Arsha Vidya Gurukulam  is a set of Vedic teaching institutions founded by Swami Dayananda Saraswati (1930 – 2015). A gurukulam is a center for residential learning that evolved from the Vedic tradition. Arsha Vidya translates to knowledge of rishis (sages).

Its current president is Swami Viditatmananda Saraswati (born 1940). Its three main centers in India are the Swami Dayananda Ashram in Rishikesh, the Adhyatma Vidya Mandir in Ahmedabad, and the Arsha Vidya Gurukulam in Coimbatore. In the United States, its main center is the Arsha Vidya Pitham in Saylorsburg, Pennsylvania, about ninety miles west of New York City. As of 2008, it had approximately sixty other centers worldwide.

In 2016, the Los Angeles Times published a critical review of Gurukulam: One Without a Second, a documentary featuring residents and teachers of the Arsha Vidya Gurukulam  in Tamil Nadu, India.

Study 
Since its formation, the Arsha Vidya Gurukulam provides an academic-like environment to focus on study of Advaita Vedanta, Sanskrit, the Vedas and ancient Sanskrit texts. Over time, the institutes have broadened the scope of their libraries and curriculum to also include a number of traditional Indian disciplines. Some of the added disciplines include hatha yoga and meditation, as well as ayurveda and astrology.

Courses range in duration from a single-weekend to three years, and instruction is in English, though advanced students study the original texts in Sanskrit.

Institutions
Arsha Vidya Gurukulam has two main teaching centers: The Saylorsburg campus was established in 1986, and the Coimbatore center was founded in 1990:

Arsha Vidya Gurukulam, P.O. Box 1059, Saylorsburg, Pennsylvania 18353, USA
Arsha Vidya Gurukulam, Anaikatti, Coimbatore – 641108, Tamil Nadu, India

The traditional teaching centers carry the banner Arsha Vidya or Arsha Vijnana (i.e., Knowledge of the Rishis). There is one more gurukulam in Maharashtra, located on the western half of India:

Arsha Vijnana Gurukulam, Amravati Road, Nagpur, Maharashtra, 410 033, India

The word Arsha has also been used by many of Swami Dayananda's students in naming their facilities to mark their lineage. A 2012 estimate found there were at least sixty centers in India and abroad that carry on the tradition of Vedantic teaching under the banner of Arsha Vidya.

In 2017, the lineage of teachers convened at their annual Rishikesh meetup and discussed the need to create a hub to organize the sampradaya (i.e., tradition). To that end, they have created the Arsha Vidya Sampradaya, which provides access to information maintains a directory of Arsha Vidya teachers.

Ashram
Arsha Vidya Pitham, also known as the Swami Dayananda Ashram is situated in  Rishikesh across multiple acres of land. The ashram facilities include a bookstore, modern facilities for dining, as well as a 250 person lecture hall. It also maintains a library with over 5,000 titles on grammar and philosophy and the personal collections of Swami Dayananda Saraswati himself.

Assignment = Continue the text on Arsha Vidya Gurukulam, starting after its final sentence. The rows that come next are separate material, apart from the text on Arsha Vidya Gurukulam.

(Collected data entries)
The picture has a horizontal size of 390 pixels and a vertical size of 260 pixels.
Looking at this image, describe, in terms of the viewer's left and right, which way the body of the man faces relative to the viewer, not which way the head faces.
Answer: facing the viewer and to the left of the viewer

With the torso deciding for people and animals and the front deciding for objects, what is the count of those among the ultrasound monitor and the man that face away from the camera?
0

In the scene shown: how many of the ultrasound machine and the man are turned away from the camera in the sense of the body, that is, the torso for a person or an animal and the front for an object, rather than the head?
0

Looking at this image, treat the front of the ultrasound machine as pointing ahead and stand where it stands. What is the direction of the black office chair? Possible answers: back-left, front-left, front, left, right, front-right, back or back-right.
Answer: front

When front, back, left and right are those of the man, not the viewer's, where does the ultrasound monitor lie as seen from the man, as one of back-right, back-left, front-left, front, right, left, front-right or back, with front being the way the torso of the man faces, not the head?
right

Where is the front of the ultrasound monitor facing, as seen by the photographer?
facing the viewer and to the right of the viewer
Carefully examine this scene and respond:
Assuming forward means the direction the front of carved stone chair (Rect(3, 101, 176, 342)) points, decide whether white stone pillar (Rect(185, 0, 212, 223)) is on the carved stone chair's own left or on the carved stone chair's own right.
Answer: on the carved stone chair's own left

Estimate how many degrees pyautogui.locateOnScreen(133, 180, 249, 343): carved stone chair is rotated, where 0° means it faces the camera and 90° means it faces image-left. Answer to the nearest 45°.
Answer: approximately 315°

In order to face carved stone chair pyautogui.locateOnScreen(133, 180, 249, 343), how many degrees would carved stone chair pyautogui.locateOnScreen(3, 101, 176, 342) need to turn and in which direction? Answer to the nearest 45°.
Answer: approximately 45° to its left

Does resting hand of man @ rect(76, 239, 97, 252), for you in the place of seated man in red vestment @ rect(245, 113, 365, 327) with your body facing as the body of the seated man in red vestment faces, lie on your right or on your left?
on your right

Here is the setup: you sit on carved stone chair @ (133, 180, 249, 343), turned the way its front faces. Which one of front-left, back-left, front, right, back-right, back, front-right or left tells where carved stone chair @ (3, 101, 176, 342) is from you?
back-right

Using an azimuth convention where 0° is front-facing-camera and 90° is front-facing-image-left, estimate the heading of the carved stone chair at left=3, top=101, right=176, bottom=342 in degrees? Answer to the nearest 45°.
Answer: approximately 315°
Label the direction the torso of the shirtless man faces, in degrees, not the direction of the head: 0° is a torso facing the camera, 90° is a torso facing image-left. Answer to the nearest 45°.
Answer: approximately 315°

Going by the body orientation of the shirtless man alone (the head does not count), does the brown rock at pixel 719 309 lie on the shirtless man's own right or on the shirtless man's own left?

Response for this exercise =
The ashram exists on the grounds that have been around since as early as 1967. It was in 1982 that the ashram was expanded and officially named the Arsha Vidya Pitham.

It also runs a publication house, Sri Gangadhareswar Trust that produces books on Vedanta, Hinduism, Hindu philosophy and literature, Paninian grammar, Indian history and related subjects.

It houses the temple of Gangadhareswar, a shrine situated close to the Ganges dedicated to Lord Shiva.

After the Swami's mahāsamādhi (i.e., death) in 2015, a shrine was built at the ashram, containing Dayanandesvara, a consecrated lingam for devotees, as well as the form of the Swami rendered into a statue.

Several students and sanyassis (renunciates) who have studied at the centres, have gone on to spread Dayananda's teachings elsewhere and some have established ashrams of their own.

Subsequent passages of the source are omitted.